Assigned task — Reproduce word for word the part of the hot mud box forum thread starting at "## VANMAN (Jan" and ending at "for running joints!".

Excerpted passage —
# hot mud box



## OtherbrotherMoore (May 25, 2017)

Hot Mud Box

apparently even if da stuff hardens it cleans out


----------



## P.A. ROCKER (Jul 15, 2011)

You're a day late and a dollar short, Joe. Cazna brought that box to the board a year ago. Nice try though.


Sent from my iPhone using Tapatalk


----------



## keke (Mar 7, 2012)

P.A. ROCKER said:


> You're a day late and a dollar short, Joe. Cazna brought that box to the board a year ago. Nice try though.



... which shortly ended up on ebay... if I'm not wrong


----------



## Mr.Brightstar (Dec 2, 2011)

I found a use for mine. I first run a bead of mud with compound tube and flat applicator, then follow behind with the hot box. It works, but I don't fill the box with mud. Too small capacity. 


Sent from my iPhone using Tapatalk


----------



## gazman (Apr 29, 2011)

Why not just use a normal box? Same result with one pass..


----------



## cazna (Mar 28, 2010)

keke said:


> ... which shortly ended up on ebay... if I'm not wrong


 Yes i sold it for about $20, Said in the description it was junk, Hopeless waste of time so they knew, I wasnt that much of an a hole to try and sell it on to some other poor unsuspecting mugg like me.


----------



## Mr.Brightstar (Dec 2, 2011)

gazman said:


> Why not just use a normal box? Same result with one pass..




Because I already bought this piece of junk. 


Sent from my iPhone using Tapatalk


----------



## VANMAN (Jan 14, 2011)

Mr.Brightstar said:


> Because I already bought this piece of junk.
> 
> 
> Sent from my iPhone using Tapatalk


After I looked at the pic of it I knew it would b a waste of time and money as its just to small for running joints!
Maybe they will come out with a bigger version of it that could work but then I think they need to come up with a pump that if hot mud sets in it it wont be a big issue! Ok we have pumps that come apart but not much fun getting hot mud off the inside!

Records shown —

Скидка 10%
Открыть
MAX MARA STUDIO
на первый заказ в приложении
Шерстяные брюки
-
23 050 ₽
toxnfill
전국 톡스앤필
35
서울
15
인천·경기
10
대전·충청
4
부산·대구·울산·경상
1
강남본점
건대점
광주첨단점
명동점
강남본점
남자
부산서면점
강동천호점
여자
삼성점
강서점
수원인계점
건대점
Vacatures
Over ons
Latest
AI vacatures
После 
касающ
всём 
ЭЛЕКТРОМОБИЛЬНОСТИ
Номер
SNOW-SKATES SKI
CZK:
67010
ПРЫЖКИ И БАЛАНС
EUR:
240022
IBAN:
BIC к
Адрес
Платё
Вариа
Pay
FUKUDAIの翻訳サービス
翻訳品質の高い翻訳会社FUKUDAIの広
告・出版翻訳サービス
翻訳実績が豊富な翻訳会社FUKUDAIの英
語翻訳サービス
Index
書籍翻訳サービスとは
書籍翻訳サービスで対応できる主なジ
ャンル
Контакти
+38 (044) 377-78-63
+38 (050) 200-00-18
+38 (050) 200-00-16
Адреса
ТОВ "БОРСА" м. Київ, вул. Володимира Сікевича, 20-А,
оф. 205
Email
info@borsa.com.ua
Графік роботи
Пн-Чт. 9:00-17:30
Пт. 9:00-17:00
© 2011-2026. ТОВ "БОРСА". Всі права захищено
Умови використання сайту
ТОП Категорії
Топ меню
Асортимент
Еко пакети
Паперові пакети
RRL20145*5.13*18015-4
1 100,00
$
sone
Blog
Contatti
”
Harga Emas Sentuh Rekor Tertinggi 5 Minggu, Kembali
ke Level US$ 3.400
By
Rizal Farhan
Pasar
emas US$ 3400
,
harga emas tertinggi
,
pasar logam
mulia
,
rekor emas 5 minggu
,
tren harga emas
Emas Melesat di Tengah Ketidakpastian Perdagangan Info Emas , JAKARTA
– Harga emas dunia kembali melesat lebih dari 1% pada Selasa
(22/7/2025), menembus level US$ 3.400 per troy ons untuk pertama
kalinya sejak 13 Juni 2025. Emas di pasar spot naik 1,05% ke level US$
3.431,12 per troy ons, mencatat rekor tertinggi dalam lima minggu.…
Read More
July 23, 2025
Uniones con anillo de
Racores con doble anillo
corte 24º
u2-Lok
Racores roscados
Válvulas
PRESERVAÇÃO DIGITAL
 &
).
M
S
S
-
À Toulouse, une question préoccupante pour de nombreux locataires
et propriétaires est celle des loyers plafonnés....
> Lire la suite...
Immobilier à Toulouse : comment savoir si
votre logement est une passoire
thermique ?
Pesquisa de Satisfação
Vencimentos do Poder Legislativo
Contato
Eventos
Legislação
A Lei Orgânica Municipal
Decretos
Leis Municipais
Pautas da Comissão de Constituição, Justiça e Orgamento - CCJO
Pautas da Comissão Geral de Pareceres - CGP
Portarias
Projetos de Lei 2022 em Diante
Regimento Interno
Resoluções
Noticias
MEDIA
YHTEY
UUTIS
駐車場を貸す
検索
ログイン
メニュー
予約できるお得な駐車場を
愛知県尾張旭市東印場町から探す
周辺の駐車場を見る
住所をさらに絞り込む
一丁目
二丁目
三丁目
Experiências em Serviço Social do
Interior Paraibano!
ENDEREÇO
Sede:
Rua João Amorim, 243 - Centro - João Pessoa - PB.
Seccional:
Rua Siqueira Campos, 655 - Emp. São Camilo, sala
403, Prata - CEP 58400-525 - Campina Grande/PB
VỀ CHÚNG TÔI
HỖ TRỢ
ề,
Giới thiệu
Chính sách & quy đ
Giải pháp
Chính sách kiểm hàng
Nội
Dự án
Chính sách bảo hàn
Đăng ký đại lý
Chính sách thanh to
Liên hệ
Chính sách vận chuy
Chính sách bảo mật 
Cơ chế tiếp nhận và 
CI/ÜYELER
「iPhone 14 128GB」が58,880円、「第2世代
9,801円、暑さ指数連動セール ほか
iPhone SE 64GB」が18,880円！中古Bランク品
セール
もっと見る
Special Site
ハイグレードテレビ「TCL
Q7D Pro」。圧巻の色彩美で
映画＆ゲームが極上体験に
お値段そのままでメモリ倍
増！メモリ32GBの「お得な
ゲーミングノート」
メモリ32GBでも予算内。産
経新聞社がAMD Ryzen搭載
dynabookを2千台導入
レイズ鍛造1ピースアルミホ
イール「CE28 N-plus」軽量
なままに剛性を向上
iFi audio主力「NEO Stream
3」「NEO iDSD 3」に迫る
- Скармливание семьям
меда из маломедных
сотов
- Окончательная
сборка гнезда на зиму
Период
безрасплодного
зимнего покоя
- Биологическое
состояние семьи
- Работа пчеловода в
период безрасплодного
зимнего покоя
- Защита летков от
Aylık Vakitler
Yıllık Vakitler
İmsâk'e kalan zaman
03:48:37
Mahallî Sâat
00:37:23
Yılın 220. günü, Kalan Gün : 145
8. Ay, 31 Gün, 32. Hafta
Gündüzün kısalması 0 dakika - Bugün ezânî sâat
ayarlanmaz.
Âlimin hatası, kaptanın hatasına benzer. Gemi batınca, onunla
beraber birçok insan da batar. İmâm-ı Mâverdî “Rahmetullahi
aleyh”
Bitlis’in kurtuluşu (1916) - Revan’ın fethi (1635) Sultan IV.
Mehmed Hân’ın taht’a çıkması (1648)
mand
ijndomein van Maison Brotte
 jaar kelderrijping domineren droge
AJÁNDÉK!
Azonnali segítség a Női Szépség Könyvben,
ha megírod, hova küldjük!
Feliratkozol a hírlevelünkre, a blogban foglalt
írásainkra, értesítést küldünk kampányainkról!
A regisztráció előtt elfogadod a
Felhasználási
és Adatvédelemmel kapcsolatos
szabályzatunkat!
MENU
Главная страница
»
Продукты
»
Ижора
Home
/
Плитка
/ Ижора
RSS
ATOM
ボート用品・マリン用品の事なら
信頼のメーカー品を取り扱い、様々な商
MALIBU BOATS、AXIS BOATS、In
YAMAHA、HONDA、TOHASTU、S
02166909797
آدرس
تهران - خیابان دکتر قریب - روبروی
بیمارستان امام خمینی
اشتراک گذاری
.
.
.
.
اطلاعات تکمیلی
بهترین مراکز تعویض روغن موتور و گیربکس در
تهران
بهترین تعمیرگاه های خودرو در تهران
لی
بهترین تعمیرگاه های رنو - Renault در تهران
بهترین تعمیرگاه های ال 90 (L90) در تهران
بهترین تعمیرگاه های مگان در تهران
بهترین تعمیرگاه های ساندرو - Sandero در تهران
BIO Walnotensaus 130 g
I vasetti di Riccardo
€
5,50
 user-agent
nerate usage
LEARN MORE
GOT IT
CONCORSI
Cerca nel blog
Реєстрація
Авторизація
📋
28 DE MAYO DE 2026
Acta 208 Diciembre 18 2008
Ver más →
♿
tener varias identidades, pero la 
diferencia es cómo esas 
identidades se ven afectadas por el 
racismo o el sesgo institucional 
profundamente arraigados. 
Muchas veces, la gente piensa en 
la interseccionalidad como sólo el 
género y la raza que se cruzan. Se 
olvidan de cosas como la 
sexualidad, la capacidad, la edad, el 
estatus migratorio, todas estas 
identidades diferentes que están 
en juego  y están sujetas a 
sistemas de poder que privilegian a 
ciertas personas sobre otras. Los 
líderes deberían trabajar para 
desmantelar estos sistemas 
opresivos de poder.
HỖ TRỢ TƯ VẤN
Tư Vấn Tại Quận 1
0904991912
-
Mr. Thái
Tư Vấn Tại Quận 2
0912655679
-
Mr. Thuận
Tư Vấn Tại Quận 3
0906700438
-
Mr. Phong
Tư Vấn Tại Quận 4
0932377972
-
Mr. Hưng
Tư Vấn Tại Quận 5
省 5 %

Finished task —
## VANMAN (Jan 14, 2011)

Mr.Brightstar said:


> Because I already bought this piece of junk.
> 
> 
> Sent from my iPhone using Tapatalk


After I looked at the pic of it I knew it would b a waste of time and money as its just to small for running joints!